Task set →
• 1. Which helper functions are defined inside `is_terminal` in the tic-tac-toe code?
• 2. Resume the tic-tac-toe code, picking up right after its final line, `ok, v = check_row_col()`.

Document text →
::::
In [6]:
import numpy as np 
human, bot = 1, -1 

Next cell implements `State`. `State` implements many utility functions which will then be used in our implementation of the minimax algorithm. Any problem implmenting `next_actions`, `next_state` and `is_terminal` can be fed into minimax. 

In [7]:
class State :
    def __init__(self, board=None) : 
        if board is not None : 
            self.board = board 
        else : 
            self.board = np.zeros((3,3))

    def next_actions(self) : 
        """
        Returns a generator yielding empty 
        spots on the board.
        """
        for x in range(3) : 
            for y in range(3) :
                if self.board[x][y] == 0 : 
                    yield x, y 

    def next_state(self, x, y, player) : 
        """
        Setting empty cell (x, y) on the board
        to player's move, which can be +1 or -1.
        """
        board = self.board.copy() 
        board[x][y] = player  
        return State(board)
    
    def move(self, x, y, player) : 
        self.board[x][y] = player 
    
    def print_board(self) : 
        """
        Utility function to print the board
        representing current state.
        """
        for i in range(3) : 
            for j in range(3) : 
                v = ' '
                if self.board[i][j] == 1 : 
                    v = 'X' 
                elif self.board[i][j] == -1 : 
                    v = 'O'
                end = ''
                if j != 2 : 
                    end = ' | '
                print(v, end=end) 
            print()
            if i != 2 :
                print('---------')
        print() 
    
    def is_terminal(self) :  
        """
        returns 0 in case of draw, 
                1 in case the human player wins. 
                -1 in case the bot wins.
                -2 otherwise. 
        """
        def is_draw() :  
            if not np.any(self.board == 0) : 
                return True 
            return False 

        def is_valid(line) : 
            if len(np.unique(line)) == 1\
            and line[0] != 0 : 
                return True
            return False

        def check_diagonal() : 
            if is_valid(np.diag(self.board)) \
            or is_valid(np.diag(np.fliplr(self.board))) : 
                return True 
            else : 
                return False 

        def check_row_col() : 
            for i in range(3) : 
                if is_valid(self.board[:,i]) : 
                    return True, self.board[0,i] 
                if is_valid(self.board[i,:]) : 
                    return True, self.board[i][0] 
            return False, None 

        if check_diagonal() : 
            return self.board[1][1] 
        ok, v = check_row_col()
::::
Supplied information →
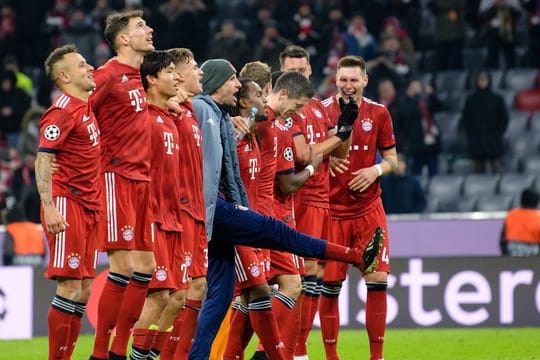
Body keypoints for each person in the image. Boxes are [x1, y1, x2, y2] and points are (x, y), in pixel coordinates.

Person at [189, 63, 379, 360]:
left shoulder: (264, 125)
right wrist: (329, 147)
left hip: (250, 214)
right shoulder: (235, 119)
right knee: (241, 288)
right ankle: (353, 254)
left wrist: (342, 135)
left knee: (245, 294)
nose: (264, 102)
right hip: (234, 217)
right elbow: (256, 135)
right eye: (259, 97)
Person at [278, 44, 356, 360]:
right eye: (291, 71)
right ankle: (293, 349)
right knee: (304, 272)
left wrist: (345, 127)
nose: (298, 75)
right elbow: (303, 156)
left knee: (318, 275)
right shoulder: (289, 109)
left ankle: (298, 347)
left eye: (302, 69)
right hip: (300, 198)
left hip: (323, 198)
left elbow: (340, 153)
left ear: (310, 70)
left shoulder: (318, 107)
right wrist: (338, 136)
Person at [89, 10, 156, 360]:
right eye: (141, 26)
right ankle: (100, 354)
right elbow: (76, 113)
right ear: (123, 39)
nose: (150, 30)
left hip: (143, 179)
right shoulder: (106, 76)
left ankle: (119, 351)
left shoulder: (138, 78)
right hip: (116, 177)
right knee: (123, 268)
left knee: (146, 268)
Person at [321, 55, 397, 360]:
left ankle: (376, 357)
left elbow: (393, 160)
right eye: (343, 79)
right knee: (330, 286)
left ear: (365, 80)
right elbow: (307, 156)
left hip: (368, 212)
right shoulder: (321, 111)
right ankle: (331, 357)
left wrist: (375, 170)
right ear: (335, 80)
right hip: (331, 212)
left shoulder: (379, 113)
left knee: (377, 280)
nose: (348, 85)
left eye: (354, 80)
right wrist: (327, 158)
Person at [36, 44, 101, 360]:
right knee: (69, 287)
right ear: (64, 76)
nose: (89, 68)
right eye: (81, 64)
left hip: (90, 206)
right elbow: (43, 158)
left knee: (85, 289)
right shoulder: (61, 110)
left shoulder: (85, 105)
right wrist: (49, 205)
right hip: (67, 204)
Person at [127, 50, 188, 360]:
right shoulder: (144, 120)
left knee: (175, 297)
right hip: (151, 217)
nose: (175, 78)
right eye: (168, 73)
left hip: (173, 217)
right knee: (158, 294)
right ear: (150, 79)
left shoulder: (168, 118)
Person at [223, 78, 286, 360]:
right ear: (245, 103)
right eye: (260, 95)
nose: (265, 100)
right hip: (233, 225)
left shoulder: (250, 134)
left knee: (254, 294)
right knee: (257, 290)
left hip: (250, 223)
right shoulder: (234, 132)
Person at [158, 47, 208, 360]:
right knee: (174, 294)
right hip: (179, 210)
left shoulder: (189, 110)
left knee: (197, 287)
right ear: (177, 74)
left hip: (197, 211)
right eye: (193, 67)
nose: (198, 72)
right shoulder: (168, 111)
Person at [461, 70, 509, 174]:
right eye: (480, 80)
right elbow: (465, 119)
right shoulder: (470, 100)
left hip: (494, 141)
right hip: (476, 141)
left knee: (497, 169)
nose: (483, 82)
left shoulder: (497, 99)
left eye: (485, 79)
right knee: (478, 170)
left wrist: (498, 134)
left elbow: (504, 118)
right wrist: (471, 135)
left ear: (489, 81)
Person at [395, 78, 442, 177]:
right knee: (416, 173)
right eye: (414, 87)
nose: (417, 89)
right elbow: (408, 113)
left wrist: (431, 95)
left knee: (434, 173)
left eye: (418, 86)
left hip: (431, 142)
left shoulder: (426, 100)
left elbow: (439, 107)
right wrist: (413, 97)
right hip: (416, 144)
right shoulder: (404, 101)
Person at [500, 188, 540, 256]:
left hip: (512, 249)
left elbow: (502, 239)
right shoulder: (538, 216)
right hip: (533, 251)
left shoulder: (511, 214)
::::
Per-task outputs →
• 1. is_draw, is_valid, check_diagonal, check_row_col

• 2.
        if ok : 
            return v 
        if is_draw() : 
            return 0  
        return -2 

Next cell implements the minimax algorithm. The implementation strictly follows that of `AI: a modern approach`. Alpha-Beta pruning is used to shrink the search space. Since tic-tac-toe is 
an easy game, the problem is solved simply using minimax, Therefore the bot cannot be defeated and best you can get is a draw. Using minimax alone was enough to solve tic-tac-toe. However the algorithm still needed some time to explore the tree at first step. Using alpha-beta pruning reduced time to calculate the first move to `590ms` which is a huge improvement over previously `14.4s`.

In [8]:
from math import inf
def minimax(state, player) : 
    if player == human : 
        _, move = max_(state, -inf, inf) 
    else : 
        _, move = min_(state, -inf, inf)
    return move
    
def max_(state, alpha, beta) : 
    
    v = state.is_terminal() 
    if v != -2 :
        return v, None 
    v, move = -inf, None
     
    for action in state.next_actions() : 
        v_, _ = min_(state.next_state(*action, human), alpha, beta)
        if v_ > v : 
            v, move = v_, action 
            alpha = max(v, alpha)
        if v >= beta : 
            return v, move 
    return v, move

def min_(state, alpha, beta) : 
    v = state.is_terminal() 
    if v != -2 : 
        return v, None 
    v, move = inf, None
    for action in state.next_actions() : 
        v_, _ = max_(state.next_state(*action, bot), alpha, beta)
        if v_ < v : 
            v, move = v_, action 
            beta = min(beta, v) 
        if v <= alpha : 
            return v, move 
    return v, move 

Next I'll walk through steps involved in a game to test the bot. 

In [11]:
game = State() 
game.move(0, 0, human) 
x, y = minimax(game, bot) 
game.move(x, y, bot) 
game.print_board()

X |   |  
---------
  | O |  
---------
  |   |  



In [12]:
game.move(2, 2, human)
x, y = minimax(game, bot) 
game.move(x, y, bot) 
game.print_board()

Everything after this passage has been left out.